To enter the Fort Worth Courtroom of Judge Reed O’Connor on September 5, 2018, was to leave the real world. The Affordable Care Act was once again on trial. At stake was access to health care for the 20 million Americans who have gained coverage through the ACA, affordable coverage for 133 million Americans with preexisting conditions, and preventive services coverage for 44 million Medicare beneficiaries.
But the devastating consequences of his potential decision in the case before him were of no interest to Judge O’Connor, who showed no sign of having read the amicus briefs filed by virtually every stakeholder in the American healthcare system—doctors, hospitals, insurers, patient groups, consumer organizations, small businesses, older Americans, as well as numerous health economists and public health experts--demonstrating those consequences. He also showed absolutely no interest in the announced intentions of the Senators who had voted for the amendment to the ACA that had provoked the lawsuit.
The case had been brought by Texas and Republican attorneys general and governors representing twenty states, and they went first in the oral arguments.
They contended that:
They contended that:
· the Supreme Court had held in 2012 that Congress could not constitutionally require people to have health insurance but upheld the ACA’s individual mandate as a tax;
· in 2017 Congress reduced the tax to zero for 2019;
· the mandate is thus now unconstitutional; and
· without the mandate, the entire ACA collapses.
An attorney representing two individual plaintiffs came next, asserting that his clients feel obliged to buy insurance because the law says they “shall,” do so, even though the Supreme Court held the mandate only required some uninsured people to pay a tax, and that tax is now 0.

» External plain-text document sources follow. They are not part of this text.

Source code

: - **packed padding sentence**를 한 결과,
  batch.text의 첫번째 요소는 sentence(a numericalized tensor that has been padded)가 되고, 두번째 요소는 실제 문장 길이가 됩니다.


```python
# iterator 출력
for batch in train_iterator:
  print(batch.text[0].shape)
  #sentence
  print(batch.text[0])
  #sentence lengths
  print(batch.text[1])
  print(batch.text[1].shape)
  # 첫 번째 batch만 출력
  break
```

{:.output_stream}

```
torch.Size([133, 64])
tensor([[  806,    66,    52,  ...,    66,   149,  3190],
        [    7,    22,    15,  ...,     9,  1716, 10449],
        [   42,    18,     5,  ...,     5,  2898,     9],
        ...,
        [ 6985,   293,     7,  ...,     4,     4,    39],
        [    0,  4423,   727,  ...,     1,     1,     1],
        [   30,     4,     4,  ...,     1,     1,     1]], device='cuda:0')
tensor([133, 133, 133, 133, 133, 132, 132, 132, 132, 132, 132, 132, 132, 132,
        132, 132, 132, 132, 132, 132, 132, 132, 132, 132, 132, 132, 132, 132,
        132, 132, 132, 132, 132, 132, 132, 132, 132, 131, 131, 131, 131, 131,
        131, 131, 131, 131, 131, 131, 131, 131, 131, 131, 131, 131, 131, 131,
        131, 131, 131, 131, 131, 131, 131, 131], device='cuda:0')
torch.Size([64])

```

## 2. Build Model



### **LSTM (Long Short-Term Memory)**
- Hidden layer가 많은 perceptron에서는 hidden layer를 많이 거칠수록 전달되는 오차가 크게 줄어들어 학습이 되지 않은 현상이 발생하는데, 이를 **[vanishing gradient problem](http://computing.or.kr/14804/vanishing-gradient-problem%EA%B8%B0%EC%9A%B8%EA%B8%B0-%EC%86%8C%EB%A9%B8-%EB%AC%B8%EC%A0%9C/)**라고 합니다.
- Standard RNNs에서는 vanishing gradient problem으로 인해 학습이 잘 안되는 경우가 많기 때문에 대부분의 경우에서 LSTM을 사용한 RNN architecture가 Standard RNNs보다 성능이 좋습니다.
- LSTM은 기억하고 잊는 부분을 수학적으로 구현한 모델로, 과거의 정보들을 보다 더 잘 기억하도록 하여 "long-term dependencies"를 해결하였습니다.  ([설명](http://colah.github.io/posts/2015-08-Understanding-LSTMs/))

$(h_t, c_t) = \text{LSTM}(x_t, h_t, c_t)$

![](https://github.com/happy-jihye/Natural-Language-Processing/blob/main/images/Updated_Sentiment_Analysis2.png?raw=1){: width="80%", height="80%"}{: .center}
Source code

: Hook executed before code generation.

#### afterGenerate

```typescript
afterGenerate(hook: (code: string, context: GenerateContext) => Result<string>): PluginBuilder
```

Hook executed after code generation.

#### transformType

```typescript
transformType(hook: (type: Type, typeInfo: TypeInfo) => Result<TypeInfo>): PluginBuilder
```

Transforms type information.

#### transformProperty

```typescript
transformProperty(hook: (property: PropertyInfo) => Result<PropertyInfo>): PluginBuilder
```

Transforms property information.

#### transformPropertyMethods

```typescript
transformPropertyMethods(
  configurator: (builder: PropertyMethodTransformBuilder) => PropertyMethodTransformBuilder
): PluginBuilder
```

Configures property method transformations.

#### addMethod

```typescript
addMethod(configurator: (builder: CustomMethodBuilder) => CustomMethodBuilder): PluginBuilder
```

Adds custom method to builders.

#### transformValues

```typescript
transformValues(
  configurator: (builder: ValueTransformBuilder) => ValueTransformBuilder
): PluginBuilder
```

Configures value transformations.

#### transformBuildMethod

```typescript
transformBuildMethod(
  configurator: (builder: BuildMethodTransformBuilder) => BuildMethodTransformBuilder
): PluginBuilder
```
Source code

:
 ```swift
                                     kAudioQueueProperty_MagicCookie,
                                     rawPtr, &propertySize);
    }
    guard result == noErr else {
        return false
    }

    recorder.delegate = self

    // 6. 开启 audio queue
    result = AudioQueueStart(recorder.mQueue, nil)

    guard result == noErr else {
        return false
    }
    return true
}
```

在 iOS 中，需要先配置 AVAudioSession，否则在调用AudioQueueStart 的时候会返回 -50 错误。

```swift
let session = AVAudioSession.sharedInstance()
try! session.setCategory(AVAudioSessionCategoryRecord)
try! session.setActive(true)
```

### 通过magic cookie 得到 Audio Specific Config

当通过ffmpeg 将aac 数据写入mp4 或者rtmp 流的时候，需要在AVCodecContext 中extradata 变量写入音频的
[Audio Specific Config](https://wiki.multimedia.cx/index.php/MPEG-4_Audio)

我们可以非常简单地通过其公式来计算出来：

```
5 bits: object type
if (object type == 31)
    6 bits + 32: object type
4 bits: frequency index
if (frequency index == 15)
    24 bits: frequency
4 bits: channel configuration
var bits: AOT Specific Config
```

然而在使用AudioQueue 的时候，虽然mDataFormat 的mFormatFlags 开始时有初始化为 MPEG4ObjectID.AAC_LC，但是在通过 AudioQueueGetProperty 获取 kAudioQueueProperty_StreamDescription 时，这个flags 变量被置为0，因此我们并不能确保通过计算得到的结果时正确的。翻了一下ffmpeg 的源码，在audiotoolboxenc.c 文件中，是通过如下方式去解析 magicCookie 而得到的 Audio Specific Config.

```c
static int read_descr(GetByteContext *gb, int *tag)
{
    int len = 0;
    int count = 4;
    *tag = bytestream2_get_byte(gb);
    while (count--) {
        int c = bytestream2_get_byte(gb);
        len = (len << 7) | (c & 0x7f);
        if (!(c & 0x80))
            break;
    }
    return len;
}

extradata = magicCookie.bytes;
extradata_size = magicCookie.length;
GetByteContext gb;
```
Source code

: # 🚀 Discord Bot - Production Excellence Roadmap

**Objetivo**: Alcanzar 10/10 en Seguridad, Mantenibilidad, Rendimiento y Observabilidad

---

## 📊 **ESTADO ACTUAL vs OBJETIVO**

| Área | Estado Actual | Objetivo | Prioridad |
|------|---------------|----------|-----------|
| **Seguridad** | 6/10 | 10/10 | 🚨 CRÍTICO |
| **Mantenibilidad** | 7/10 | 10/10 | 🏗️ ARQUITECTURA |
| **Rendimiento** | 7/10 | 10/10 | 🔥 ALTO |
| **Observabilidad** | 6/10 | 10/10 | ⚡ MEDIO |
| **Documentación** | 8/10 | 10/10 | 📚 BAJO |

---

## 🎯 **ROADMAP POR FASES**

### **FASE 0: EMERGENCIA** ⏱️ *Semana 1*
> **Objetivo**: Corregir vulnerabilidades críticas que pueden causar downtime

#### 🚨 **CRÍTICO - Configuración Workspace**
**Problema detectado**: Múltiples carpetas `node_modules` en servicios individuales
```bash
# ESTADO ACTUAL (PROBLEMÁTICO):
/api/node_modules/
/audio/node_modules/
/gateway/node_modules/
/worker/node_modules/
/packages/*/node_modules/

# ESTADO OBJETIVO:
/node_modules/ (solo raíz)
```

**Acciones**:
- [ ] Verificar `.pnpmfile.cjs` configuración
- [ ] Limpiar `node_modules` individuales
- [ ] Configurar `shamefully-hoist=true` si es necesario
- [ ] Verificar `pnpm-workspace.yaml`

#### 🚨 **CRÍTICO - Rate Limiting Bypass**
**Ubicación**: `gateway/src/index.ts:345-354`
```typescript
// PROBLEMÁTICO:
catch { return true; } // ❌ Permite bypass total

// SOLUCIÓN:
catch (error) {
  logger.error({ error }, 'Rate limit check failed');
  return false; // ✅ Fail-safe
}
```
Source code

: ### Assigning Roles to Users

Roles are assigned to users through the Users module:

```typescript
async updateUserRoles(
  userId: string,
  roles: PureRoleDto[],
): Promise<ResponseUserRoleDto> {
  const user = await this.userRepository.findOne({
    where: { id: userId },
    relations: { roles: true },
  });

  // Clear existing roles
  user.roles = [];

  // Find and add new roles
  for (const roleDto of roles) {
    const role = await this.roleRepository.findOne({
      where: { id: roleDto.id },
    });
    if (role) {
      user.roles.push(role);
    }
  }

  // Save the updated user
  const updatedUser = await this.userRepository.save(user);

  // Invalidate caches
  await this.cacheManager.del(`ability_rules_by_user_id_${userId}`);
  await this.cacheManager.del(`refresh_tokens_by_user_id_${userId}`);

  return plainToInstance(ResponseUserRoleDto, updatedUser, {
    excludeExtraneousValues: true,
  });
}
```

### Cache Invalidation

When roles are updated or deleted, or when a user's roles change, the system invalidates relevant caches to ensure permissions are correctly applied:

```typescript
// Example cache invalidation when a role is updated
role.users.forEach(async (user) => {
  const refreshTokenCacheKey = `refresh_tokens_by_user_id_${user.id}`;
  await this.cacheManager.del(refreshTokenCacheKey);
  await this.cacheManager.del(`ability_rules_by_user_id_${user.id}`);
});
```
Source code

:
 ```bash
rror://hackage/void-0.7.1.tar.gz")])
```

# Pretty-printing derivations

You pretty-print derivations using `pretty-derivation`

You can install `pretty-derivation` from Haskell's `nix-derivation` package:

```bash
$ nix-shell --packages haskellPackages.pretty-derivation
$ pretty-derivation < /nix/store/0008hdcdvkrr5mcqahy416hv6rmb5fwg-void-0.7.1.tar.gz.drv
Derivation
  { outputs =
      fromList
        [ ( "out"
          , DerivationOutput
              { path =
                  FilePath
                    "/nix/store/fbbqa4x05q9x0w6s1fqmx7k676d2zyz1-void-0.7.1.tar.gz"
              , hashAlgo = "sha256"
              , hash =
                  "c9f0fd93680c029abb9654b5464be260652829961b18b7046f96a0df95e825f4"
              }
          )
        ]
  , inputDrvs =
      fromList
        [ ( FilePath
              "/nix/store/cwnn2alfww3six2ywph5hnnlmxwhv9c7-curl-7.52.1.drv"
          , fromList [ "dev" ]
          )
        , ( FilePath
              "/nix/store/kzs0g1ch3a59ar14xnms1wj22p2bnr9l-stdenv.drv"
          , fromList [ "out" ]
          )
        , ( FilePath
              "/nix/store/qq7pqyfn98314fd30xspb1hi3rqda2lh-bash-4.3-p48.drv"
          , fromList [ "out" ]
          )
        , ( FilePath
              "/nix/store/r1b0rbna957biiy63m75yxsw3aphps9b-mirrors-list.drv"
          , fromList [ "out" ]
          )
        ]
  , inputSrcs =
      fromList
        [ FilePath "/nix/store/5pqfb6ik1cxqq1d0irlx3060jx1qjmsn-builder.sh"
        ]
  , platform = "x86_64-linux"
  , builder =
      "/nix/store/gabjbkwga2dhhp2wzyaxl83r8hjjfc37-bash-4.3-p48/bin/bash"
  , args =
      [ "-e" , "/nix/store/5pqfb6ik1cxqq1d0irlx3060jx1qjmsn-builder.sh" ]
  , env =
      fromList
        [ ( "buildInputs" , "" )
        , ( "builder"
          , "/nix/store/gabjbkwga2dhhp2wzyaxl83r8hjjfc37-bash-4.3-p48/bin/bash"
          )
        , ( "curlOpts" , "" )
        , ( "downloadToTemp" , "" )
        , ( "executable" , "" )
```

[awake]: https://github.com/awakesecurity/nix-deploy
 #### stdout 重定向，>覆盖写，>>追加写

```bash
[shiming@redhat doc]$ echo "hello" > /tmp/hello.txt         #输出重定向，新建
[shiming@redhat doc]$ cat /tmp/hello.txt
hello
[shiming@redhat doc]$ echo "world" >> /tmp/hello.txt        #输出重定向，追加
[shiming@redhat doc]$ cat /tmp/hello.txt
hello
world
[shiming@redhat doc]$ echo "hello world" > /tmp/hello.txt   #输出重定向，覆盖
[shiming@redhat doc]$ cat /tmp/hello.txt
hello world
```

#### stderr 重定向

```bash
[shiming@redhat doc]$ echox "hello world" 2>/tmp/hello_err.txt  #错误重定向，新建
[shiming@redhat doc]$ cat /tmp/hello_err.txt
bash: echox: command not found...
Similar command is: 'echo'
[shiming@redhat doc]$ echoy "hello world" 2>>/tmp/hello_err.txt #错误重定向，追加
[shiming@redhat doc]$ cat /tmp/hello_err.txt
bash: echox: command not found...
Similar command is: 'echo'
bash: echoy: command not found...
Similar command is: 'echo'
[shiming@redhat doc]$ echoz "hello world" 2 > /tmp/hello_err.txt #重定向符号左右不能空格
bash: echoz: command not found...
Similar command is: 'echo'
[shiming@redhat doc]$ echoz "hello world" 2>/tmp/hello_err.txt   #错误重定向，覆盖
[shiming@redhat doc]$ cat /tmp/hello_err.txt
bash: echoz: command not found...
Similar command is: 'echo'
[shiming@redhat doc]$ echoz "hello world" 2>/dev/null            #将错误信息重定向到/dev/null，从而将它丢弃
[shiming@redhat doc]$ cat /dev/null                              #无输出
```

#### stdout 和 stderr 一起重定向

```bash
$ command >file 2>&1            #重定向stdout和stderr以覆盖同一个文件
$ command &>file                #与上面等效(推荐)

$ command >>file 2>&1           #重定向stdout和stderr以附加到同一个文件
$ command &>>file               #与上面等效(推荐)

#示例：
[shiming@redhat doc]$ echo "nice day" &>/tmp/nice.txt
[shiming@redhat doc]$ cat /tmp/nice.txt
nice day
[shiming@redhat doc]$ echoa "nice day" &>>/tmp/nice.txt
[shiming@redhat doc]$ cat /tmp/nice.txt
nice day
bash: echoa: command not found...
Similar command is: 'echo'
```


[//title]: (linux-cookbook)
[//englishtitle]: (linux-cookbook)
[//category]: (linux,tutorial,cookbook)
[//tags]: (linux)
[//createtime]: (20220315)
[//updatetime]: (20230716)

An attorney representing the United States argued third. The Department of Justice had surprised everyone in June by agreeing with Texas that the mandate was unconstitutional and asserting that the ACA’s provisions that guaranteed access to affordable coverage for people with preexisting conditions had to be invalidated. But in the courtroom the DOJ seemed to be having second thoughts, begging the court not to eliminate preexisting condition protections immediately and not to rule on the case until after the 2019 open enrollment period ends (incidentally, after the midterm elections). The DOJ argued that an immediate injunction could “cause chaos in the insurance markets” and that adjusting to an insurance market without the mandate would be a “multiyear” process.
Finally, two attorneys from California, which along with 16 other Democratic states is defending the ACA, had their turn, contending that the mandate continues to be a valid tax, but more importantly, that the mandate is no longer in any way essential to the continued stability of that market. They pointed to strong evidence that the Senate did not intend to undermine any other provision of the ACA in zeroing out the mandate tax. California demonstrated that granting an injunction would have a devastating effect on millions of Americans and on America’s health care system, while refusing an injunction would not harm the plaintiffs in any way.
But none of this was of any interest to Judge O’Connor. Rather he questioned the attorneys for the next hour trying to elicit support for the plaintiffs’ arguments. Doesn’t the ACA still say people “shall” have coverage? Didn’t Congress by zeroing out the tax in 2017 remove the one justification the Supreme Court found for finding the mandate constitutional? Don’t the “findings” in the mandate section of the original ACA say that the mandate is “essential” to creating markets where preexisting conditions could be covered? (He ignored powerful evidence that the finding was wrong) Didn’t the 2017 Congress that adopted the Tax Cut bill leave those findings in place? (Judge O’Connor bizarrely suggested that Congress zeroed out the tax assuming that he would subsequently invalidate the ACA based on the tax cut bill.) Didn’t the dissent in the earlier Supreme Court case establish that once the mandate disappears, the whole ACA collapses? Can’t the court simply recite the magic formula proposed by the plaintiffs and make the ACA disappear?
In the near future Judge O’Connor will decide whether to invalidate the ACA or its preexisting condition protections. His decision will surely be appealed to the Fifth Circuit, perhaps the country’s most conservative federal appellate court. From there it may go the Supreme Court.
At some point, a court should ask the really important questions: are the plaintiffs really injured by a $0 tax? What devastating injuries would patients, providers, and states suffer if the ACA is invalidated? Did anyone in Congress intend to repeal the ACA when they voted to zero out the mandate tax? Should an unelected federal judge do what the elected representatives of the people have repeatedly refused to do? None of these questions interested Judge O’Connor in the least.